Weder das Schlafzimmer noch den Laden dürfen die Hausbesitzer nutzen.

Hürth – Seit mehr als 280 Jahren steht das Häuschen an der Ernst-Reuter-Straße, es ist das älteste Gebäude neben der Burg in Gleuel. Der Eigentümer Stefan Huropp (45) und seine Lebensgefährtin Katharina Kloft (39) wollen hinter der auffallend weinroten Fassade einen kleinen Feinkostladen eröffnen und „Obs’, Jemöss & Gedööns“ – so der Name – verkaufen.

Doch kurz vor der geplanten Eröffnung im Oktober kam der Schreck: Das Bauordnungsamt untersagte die Nutzung des Ladens. Auch das Schlafzimmer im Dachgeschoss des Hinterhauses darf das Paar, das dort mit seinem 14-jährigen Sohn lebt, nicht mehr betreten. Der Grund: Es gibt Zweifel an der Standfestigkeit des Gebäudes und Mängel beim Brandschutz.

Zum Verhängnis wurde den Hauseigentümern die Großbaustelle auf dem Grundstück nebenan. Bei Abbrucharbeiten krachte ein Stück des Fußbodens des Nachbarhauses durch die Wand des Anbaus.

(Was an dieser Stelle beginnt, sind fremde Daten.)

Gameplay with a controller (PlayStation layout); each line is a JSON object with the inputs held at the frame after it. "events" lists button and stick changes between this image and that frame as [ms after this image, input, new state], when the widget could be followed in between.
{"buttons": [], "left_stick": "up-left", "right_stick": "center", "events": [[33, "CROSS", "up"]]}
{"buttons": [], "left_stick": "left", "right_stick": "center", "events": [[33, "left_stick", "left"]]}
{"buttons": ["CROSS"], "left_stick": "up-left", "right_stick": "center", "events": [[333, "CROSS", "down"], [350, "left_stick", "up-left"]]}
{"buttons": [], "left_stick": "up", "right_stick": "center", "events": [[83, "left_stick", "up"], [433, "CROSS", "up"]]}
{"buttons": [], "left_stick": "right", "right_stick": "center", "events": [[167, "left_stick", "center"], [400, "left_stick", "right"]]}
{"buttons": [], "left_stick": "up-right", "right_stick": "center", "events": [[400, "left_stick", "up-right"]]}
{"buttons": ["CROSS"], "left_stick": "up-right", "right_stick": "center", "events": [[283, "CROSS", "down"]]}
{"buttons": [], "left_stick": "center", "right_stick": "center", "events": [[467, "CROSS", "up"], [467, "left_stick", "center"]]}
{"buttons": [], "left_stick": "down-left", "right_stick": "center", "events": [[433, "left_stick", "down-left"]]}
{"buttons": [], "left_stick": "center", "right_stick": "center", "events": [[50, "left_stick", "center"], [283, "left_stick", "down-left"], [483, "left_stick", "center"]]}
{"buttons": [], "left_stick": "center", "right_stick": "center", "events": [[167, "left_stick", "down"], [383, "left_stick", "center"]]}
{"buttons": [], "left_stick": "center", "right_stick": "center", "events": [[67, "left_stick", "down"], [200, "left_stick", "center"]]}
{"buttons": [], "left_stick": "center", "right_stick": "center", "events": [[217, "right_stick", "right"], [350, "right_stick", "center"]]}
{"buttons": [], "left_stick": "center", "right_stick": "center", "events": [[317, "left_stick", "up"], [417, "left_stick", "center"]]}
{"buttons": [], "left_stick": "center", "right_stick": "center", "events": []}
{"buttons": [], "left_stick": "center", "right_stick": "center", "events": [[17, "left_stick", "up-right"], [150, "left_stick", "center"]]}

Die Mieterin, die dort ein kleines Blumengeschäft betreibt, schlug Alarm bei der Bauaufsicht, auch, weil bei den Ausschachtungsarbeiten das ganze Haus gewackelt habe. Die Mitarbeiter des Bauordnungsamts aber sahen sich bei mehreren Ortsterminen nicht nur das Loch in der Mauer genau an, sie notierten auch zahlreiche weitere Mängel in dem Gebäude, die sonst wohl niemals aufgefallen wären.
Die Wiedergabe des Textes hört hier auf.